Repeat word for word the lines from the top of the records through the line containing "- round orange coil (84,278,182,349)", and skip the pictures.

*** Information supplied Section Begins ***

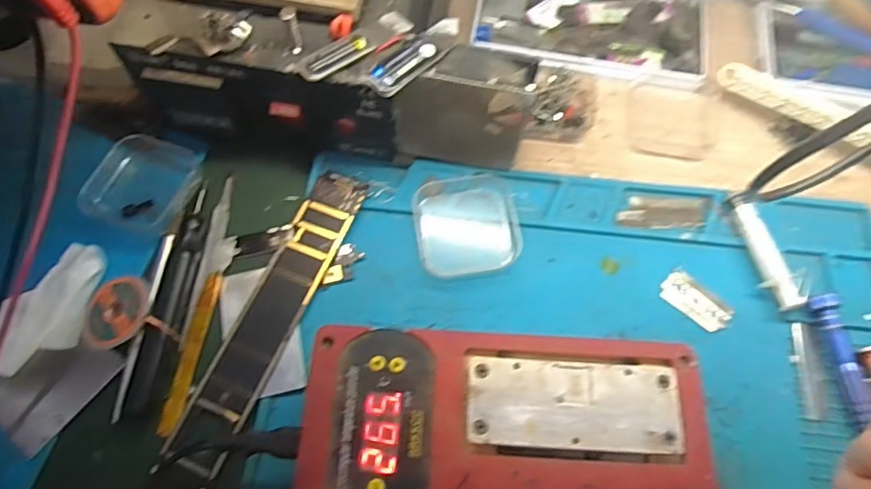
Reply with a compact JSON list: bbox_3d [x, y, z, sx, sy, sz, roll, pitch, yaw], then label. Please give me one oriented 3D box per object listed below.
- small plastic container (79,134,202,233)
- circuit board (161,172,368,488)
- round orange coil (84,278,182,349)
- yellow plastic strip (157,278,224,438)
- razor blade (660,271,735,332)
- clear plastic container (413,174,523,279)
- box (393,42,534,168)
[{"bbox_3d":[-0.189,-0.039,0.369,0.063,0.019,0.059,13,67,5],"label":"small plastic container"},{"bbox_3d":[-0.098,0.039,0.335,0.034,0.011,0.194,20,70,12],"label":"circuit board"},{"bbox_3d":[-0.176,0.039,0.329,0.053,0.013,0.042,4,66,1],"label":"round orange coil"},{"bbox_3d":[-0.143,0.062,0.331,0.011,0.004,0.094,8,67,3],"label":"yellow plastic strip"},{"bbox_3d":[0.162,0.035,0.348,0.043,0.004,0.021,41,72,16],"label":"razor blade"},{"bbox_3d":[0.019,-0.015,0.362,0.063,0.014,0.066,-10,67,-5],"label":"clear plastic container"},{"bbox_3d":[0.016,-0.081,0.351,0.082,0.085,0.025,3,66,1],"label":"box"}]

*** Information supplied Section Ends ***

Result for this task ::
Reply with a compact JSON list: bbox_3d [x, y, z, sx, sy, sz, roll, pitch, yaw], then label. Please give me one oriented 3D box per object listed below.
- small plastic container (79,134,202,233)
- circuit board (161,172,368,488)
- round orange coil (84,278,182,349)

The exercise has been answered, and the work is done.